ABSTRACT

In this chapter, the authors proposed a theoretical framework of Chinese achievement goals and argued that, in the societies influenced by Confucian culture, people are expected to continuously expend great effort to achieve a special kind of goals: vertical goals. A vertical goal is socially constructed and is characterized by high expectations from significant others and strong sense of role obligation. In those societies, pursuing academic achievement is often regarded as a student’s vertical goal. Therefore, when pursuing academic goals, students may develop two beliefs about effort: obligation-oriented belief of effort (i.e., believing that effort-making is a student’s role obligation) and improvement-oriented belief of effort (i.e., believing that effort can conquer one’s limitations and improve one’s academic performance). The main aim of the study is to investigate the predictive effects of undergraduates’ beliefs of effort on their emotional, attributional, and behavioral reactions toward academic failure. A total of 475 undergraduates from five universities in Taiwan participated in this study. Participants were asked to recall an academic failure event and answer about their indebtedness feelings to oneself/parents, effort attribution, and striving behavior after the failure event.
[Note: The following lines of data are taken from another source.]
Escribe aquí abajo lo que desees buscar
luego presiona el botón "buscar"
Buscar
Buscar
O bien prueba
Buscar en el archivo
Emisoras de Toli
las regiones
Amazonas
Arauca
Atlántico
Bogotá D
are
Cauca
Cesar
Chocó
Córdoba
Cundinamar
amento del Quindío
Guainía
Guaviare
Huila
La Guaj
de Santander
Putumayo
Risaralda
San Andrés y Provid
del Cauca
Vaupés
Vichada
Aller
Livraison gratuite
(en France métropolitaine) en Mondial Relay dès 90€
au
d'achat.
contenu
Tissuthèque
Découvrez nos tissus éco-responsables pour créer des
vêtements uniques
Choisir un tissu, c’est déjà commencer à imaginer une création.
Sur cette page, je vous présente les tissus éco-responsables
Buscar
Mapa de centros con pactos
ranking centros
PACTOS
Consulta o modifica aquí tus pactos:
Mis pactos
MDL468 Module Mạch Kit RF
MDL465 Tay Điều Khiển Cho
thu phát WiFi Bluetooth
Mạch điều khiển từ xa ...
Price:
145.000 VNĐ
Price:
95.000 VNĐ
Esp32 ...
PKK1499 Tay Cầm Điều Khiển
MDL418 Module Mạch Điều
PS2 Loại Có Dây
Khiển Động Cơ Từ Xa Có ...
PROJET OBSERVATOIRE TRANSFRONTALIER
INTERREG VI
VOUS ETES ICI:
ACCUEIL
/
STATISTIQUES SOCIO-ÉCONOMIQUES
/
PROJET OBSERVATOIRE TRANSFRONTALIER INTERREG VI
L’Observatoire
Results showed that (1) students’ obligation-oriented belief of effort was positively correlated with their indebtedness feelings to oneself/parents and striving behavior after academic failure, (2) students’ improvement-oriented belief of effort was positively correlated with their effort attribution and indebtedness feelings to oneself, and (3) students’ belief about entity theory of intelligence was negatively correlated with their effort attribution.